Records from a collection
============================================================
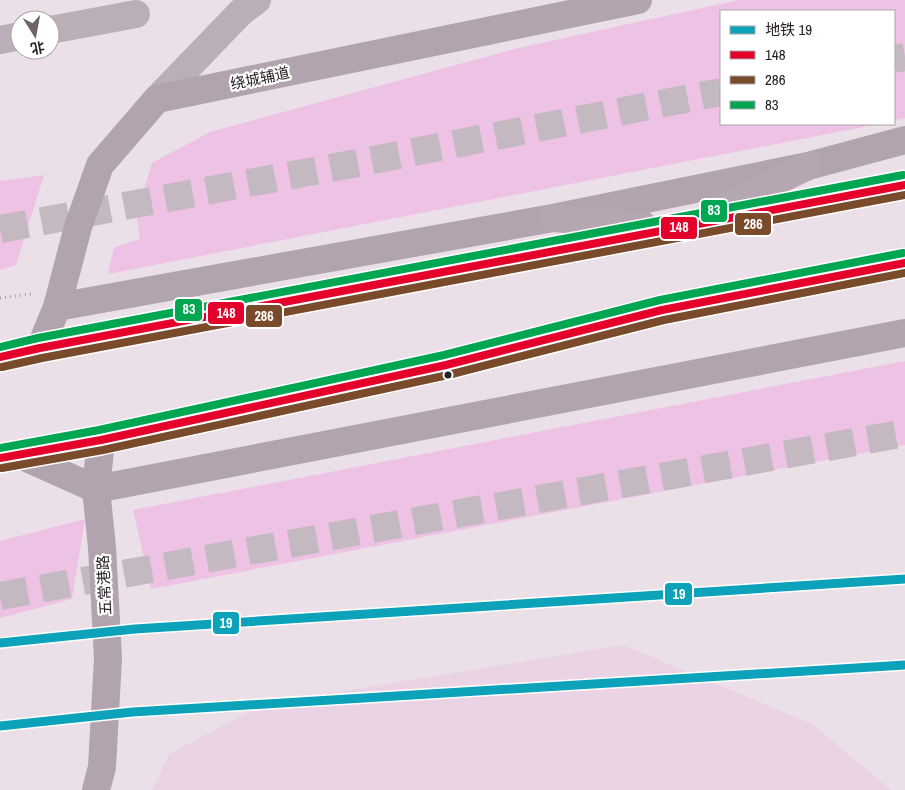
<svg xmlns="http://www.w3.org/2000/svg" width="905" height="790" viewBox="0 0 905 790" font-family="'Archivo Narrow','Noto Sans SC',sans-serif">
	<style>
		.built { fill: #ead3e5 }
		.green { fill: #eec2e5 }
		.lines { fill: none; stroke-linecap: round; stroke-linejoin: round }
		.highway-tunnel { stroke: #c4b9c1; stroke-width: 28; stroke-dasharray: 28 14; stroke-linecap: butt }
		.path { stroke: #aaa1a8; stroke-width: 3; stroke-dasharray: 1 4; stroke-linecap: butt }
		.street { stroke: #baaeb7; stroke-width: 28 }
		.secondary { stroke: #b1a4ae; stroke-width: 28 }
		.primary { stroke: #b4a7b1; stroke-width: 28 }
		.bus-1-casing { stroke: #fff; stroke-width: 11 }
		.bus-2-casing { stroke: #fff; stroke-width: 11 }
		.bus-3-casing { stroke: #fff; stroke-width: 11 }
		.bus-1 { stroke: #e4002b; stroke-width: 8 }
		.bus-2 { stroke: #7a4b2a; stroke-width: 8 }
		.bus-3 { stroke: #00a651; stroke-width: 8 }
		.metro-1-casing { stroke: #fff; stroke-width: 12 }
		.metro-1 { stroke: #0ca2b9; stroke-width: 9 }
		.bus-dot { fill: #282027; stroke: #fff; stroke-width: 2 }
		.labels { text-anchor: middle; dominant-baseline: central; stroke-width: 4.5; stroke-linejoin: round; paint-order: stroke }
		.street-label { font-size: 15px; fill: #282027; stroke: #fff }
		.line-badge { stroke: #fff; stroke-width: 2 }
		.badge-label { font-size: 14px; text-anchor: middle; font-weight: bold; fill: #fff }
	</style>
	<rect width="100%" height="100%" fill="#ebdfe8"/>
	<!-- built -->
	<polygon class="built" points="623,645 812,724 891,790 152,790 169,754 264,704"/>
	<!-- green -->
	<g class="green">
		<polygon points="739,0 905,0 905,118 894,120 894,11 721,11 721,124 879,124 108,274 114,247 140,239 136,215 152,163 210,132 518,48"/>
		<polygon points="44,175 16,265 0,270 0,181"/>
		<polygon points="905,361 905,445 151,589 133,510"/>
		<polygon points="85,519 72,599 0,618 0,541"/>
	</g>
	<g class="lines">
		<!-- highway-tunnel -->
		<g class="highway-tunnel">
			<polyline points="894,59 905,57"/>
			<polyline points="0,229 368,161 721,92"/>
			<polyline points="0,596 905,433"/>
		</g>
		<!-- path -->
		<polyline class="path" points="0,298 31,294"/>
		<!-- street -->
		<g class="street">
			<polyline points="50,30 136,14"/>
			<polyline points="0,40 20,36"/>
			<polyline points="157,99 241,12 257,0"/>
		</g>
		<!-- secondary -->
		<g class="secondary">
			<polyline points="57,307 553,218 808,166 905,140"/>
			<polyline points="40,348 57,307 78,227 100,165 157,99 638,0"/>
			<polyline points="20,455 96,489 905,333"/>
			<polyline points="96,790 102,767 108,658 102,547 96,489 101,440"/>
		</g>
		<!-- primary -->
		<g class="primary">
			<polyline points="713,212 808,166"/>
			<polyline points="553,218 643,225"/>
			<polyline points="0,357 40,348 905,185"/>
			<polyline points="0,458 101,440 446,365 662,310 905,263"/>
		</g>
		<!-- bus-1 casing -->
		<g class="bus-1-casing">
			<g id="bus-1">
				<polyline points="0,357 40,348 905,185"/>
				<polyline points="0,458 101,440 446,365 662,310 905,263"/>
			</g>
		</g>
		<!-- bus-2 casing -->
		<g class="bus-2-casing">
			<g id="bus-2">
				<polyline points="2,367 42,358 905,195"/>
				<polyline points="2,468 103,450 448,375 664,320 905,273"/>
			</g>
		</g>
		<!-- bus-3 casing -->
		<g class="bus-3-casing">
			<g id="bus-3">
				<polyline points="0,347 38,338 903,175"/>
				<polyline points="0,448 99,430 444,355 660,300 903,253"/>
			</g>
		</g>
		<!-- bus-1 -->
		<use href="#bus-1" class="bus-1"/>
		<!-- bus-2 -->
		<use href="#bus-2" class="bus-2"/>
		<!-- bus-3 -->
		<use href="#bus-3" class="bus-3"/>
		<!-- metro-1 casing -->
		<g class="metro-1-casing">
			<g id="metro-1">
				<polyline points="0,643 135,629 905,579"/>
				<polyline points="0,726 133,712 905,665"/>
			</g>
		</g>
		<!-- metro-1 -->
		<use href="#metro-1" class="metro-1"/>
	</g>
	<!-- markers -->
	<circle class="bus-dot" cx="448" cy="375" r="4.5"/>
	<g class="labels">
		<!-- street labels -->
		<g class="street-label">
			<text transform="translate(260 78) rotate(-12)">绕城辅道</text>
			<text transform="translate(104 585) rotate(-93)">五常港路</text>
		</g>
	</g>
	<g class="line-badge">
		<rect x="700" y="199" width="28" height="24" rx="5" fill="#00a651"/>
		<rect x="734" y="212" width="38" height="24" rx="5" fill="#7a4b2a"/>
		<rect x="660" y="216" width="38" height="24" rx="5" fill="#e4002b"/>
		<rect x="174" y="298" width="29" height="24" rx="5" fill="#00a651"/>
		<rect x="207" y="301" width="38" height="24" rx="5" fill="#e4002b"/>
		<rect x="245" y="304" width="38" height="24" rx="5" fill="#7a4b2a"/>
		<rect x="664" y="582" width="29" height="24" rx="5" fill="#0ca2b9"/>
		<rect x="212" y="611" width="28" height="24" rx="5" fill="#0ca2b9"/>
	</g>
	<g class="badge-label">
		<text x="714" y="215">83</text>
		<text x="753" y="229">286</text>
		<text x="679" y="232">148</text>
		<text x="189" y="314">83</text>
		<text x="226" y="318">148</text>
		<text x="264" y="321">286</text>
		<text x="679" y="599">19</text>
		<text x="226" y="628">19</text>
	</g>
	<!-- legend -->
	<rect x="720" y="10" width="175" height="115" fill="#ffffff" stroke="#a9a6a9"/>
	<rect x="730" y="26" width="25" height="8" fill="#0ca2b9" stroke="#a9a6a9"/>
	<text x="765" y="35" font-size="15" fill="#282027">地铁 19</text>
	<rect x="730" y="51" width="25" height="8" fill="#e4002b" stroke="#a9a6a9"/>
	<text x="765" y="60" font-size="15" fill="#282027">148</text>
	<rect x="730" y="76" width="25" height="8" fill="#7a4b2a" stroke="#a9a6a9"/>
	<text x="765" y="85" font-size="15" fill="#282027">286</text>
	<rect x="730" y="101" width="25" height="8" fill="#00a651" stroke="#a9a6a9"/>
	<text x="765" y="110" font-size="15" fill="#282027">83</text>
	<!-- north arrow -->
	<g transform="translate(35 35) rotate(169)"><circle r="24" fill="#ffffff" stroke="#a9a6a9"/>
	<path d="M0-4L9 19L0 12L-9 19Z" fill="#6c636b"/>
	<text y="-8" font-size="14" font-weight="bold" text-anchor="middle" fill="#282027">北</text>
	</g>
</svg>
============================================================
Apart from the pictures, the entries above are to be repeated in full and exactly.

<svg xmlns="http://www.w3.org/2000/svg" width="905" height="790" viewBox="0 0 905 790" font-family="'Archivo Narrow','Noto Sans SC',sans-serif">
	<style>
		.built { fill: #ead3e5 }
		.green { fill: #eec2e5 }
		.lines { fill: none; stroke-linecap: round; stroke-linejoin: round }
		.highway-tunnel { stroke: #c4b9c1; stroke-width: 28; stroke-dasharray: 28 14; stroke-linecap: butt }
		.path { stroke: #aaa1a8; stroke-width: 3; stroke-dasharray: 1 4; stroke-linecap: butt }
		.street { stroke: #baaeb7; stroke-width: 28 }
		.secondary { stroke: #b1a4ae; stroke-width: 28 }
		.primary { stroke: #b4a7b1; stroke-width: 28 }
		.bus-1-casing { stroke: #fff; stroke-width: 11 }
		.bus-2-casing { stroke: #fff; stroke-width: 11 }
		.bus-3-casing { stroke: #fff; stroke-width: 11 }
		.bus-1 { stroke: #e4002b; stroke-width: 8 }
		.bus-2 { stroke: #7a4b2a; stroke-width: 8 }
		.bus-3 { stroke: #00a651; stroke-width: 8 }
		.metro-1-casing { stroke: #fff; stroke-width: 12 }
		.metro-1 { stroke: #0ca2b9; stroke-width: 9 }
		.bus-dot { fill: #282027; stroke: #fff; stroke-width: 2 }
		.labels { text-anchor: middle; dominant-baseline: central; stroke-width: 4.5; stroke-linejoin: round; paint-order: stroke }
		.street-label { font-size: 15px; fill: #282027; stroke: #fff }
		.line-badge { stroke: #fff; stroke-width: 2 }
		.badge-label { font-size: 14px; text-anchor: middle; font-weight: bold; fill: #fff }
	</style>
	<rect width="100%" height="100%" fill="#ebdfe8"/>
	<!-- built -->
	<polygon class="built" points="623,645 812,724 891,790 152,790 169,754 264,704"/>
	<!-- green -->
	<g class="green">
		<polygon points="739,0 905,0 905,118 894,120 894,11 721,11 721,124 879,124 108,274 114,247 140,239 136,215 152,163 210,132 518,48"/>
		<polygon points="44,175 16,265 0,270 0,181"/>
		<polygon points="905,361 905,445 151,589 133,510"/>
		<polygon points="85,519 72,599 0,618 0,541"/>
	</g>
	<g class="lines">
		<!-- highway-tunnel -->
		<g class="highway-tunnel">
			<polyline points="894,59 905,57"/>
			<polyline points="0,229 368,161 721,92"/>
			<polyline points="0,596 905,433"/>
		</g>
		<!-- path -->
		<polyline class="path" points="0,298 31,294"/>
		<!-- street -->
		<g class="street">
			<polyline points="50,30 136,14"/>
			<polyline points="0,40 20,36"/>
			<polyline points="157,99 241,12 257,0"/>
		</g>
		<!-- secondary -->
		<g class="secondary">
			<polyline points="57,307 553,218 808,166 905,140"/>
			<polyline points="40,348 57,307 78,227 100,165 157,99 638,0"/>
			<polyline points="20,455 96,489 905,333"/>
			<polyline points="96,790 102,767 108,658 102,547 96,489 101,440"/>
		</g>
		<!-- primary -->
		<g class="primary">
			<polyline points="713,212 808,166"/>
			<polyline points="553,218 643,225"/>
			<polyline points="0,357 40,348 905,185"/>
			<polyline points="0,458 101,440 446,365 662,310 905,263"/>
		</g>
		<!-- bus-1 casing -->
		<g class="bus-1-casing">
			<g id="bus-1">
				<polyline points="0,357 40,348 905,185"/>
				<polyline points="0,458 101,440 446,365 662,310 905,263"/>
			</g>
		</g>
		<!-- bus-2 casing -->
		<g class="bus-2-casing">
			<g id="bus-2">
				<polyline points="2,367 42,358 905,195"/>
				<polyline points="2,468 103,450 448,375 664,320 905,273"/>
			</g>
		</g>
		<!-- bus-3 casing -->
		<g class="bus-3-casing">
			<g id="bus-3">
				<polyline points="0,347 38,338 903,175"/>
				<polyline points="0,448 99,430 444,355 660,300 903,253"/>
			</g>
		</g>
		<!-- bus-1 -->
		<use href="#bus-1" class="bus-1"/>
		<!-- bus-2 -->
		<use href="#bus-2" class="bus-2"/>
		<!-- bus-3 -->
		<use href="#bus-3" class="bus-3"/>
		<!-- metro-1 casing -->
		<g class="metro-1-casing">
			<g id="metro-1">
				<polyline points="0,643 135,629 905,579"/>
				<polyline points="0,726 133,712 905,665"/>
			</g>
		</g>
		<!-- metro-1 -->
		<use href="#metro-1" class="metro-1"/>
	</g>
	<!-- markers -->
	<circle class="bus-dot" cx="448" cy="375" r="4.5"/>
	<g class="labels">
		<!-- street labels -->
		<g class="street-label">
			<text transform="translate(260 78) rotate(-12)">绕城辅道</text>
			<text transform="translate(104 585) rotate(-93)">五常港路</text>
		</g>
	</g>
	<g class="line-badge">
		<rect x="700" y="199" width="28" height="24" rx="5" fill="#00a651"/>
		<rect x="734" y="212" width="38" height="24" rx="5" fill="#7a4b2a"/>
		<rect x="660" y="216" width="38" height="24" rx="5" fill="#e4002b"/>
		<rect x="174" y="298" width="29" height="24" rx="5" fill="#00a651"/>
		<rect x="207" y="301" width="38" height="24" rx="5" fill="#e4002b"/>
		<rect x="245" y="304" width="38" height="24" rx="5" fill="#7a4b2a"/>
		<rect x="664" y="582" width="29" height="24" rx="5" fill="#0ca2b9"/>
		<rect x="212" y="611" width="28" height="24" rx="5" fill="#0ca2b9"/>
	</g>
	<g class="badge-label">
		<text x="714" y="215">83</text>
		<text x="753" y="229">286</text>
		<text x="679" y="232">148</text>
		<text x="189" y="314">83</text>
		<text x="226" y="318">148</text>
		<text x="264" y="321">286</text>
		<text x="679" y="599">19</text>
		<text x="226" y="628">19</text>
	</g>
	<!-- legend -->
	<rect x="720" y="10" width="175" height="115" fill="#ffffff" stroke="#a9a6a9"/>
	<rect x="730" y="26" width="25" height="8" fill="#0ca2b9" stroke="#a9a6a9"/>
	<text x="765" y="35" font-size="15" fill="#282027">地铁 19</text>
	<rect x="730" y="51" width="25" height="8" fill="#e4002b" stroke="#a9a6a9"/>
	<text x="765" y="60" font-size="15" fill="#282027">148</text>
	<rect x="730" y="76" width="25" height="8" fill="#7a4b2a" stroke="#a9a6a9"/>
	<text x="765" y="85" font-size="15" fill="#282027">286</text>
	<rect x="730" y="101" width="25" height="8" fill="#00a651" stroke="#a9a6a9"/>
	<text x="765" y="110" font-size="15" fill="#282027">83</text>
	<!-- north arrow -->
	<g transform="translate(35 35) rotate(169)"><circle r="24" fill="#ffffff" stroke="#a9a6a9"/>
	<path d="M0-4L9 19L0 12L-9 19Z" fill="#6c636b"/>
	<text y="-8" font-size="14" font-weight="bold" text-anchor="middle" fill="#282027">北</text>
	</g>
</svg>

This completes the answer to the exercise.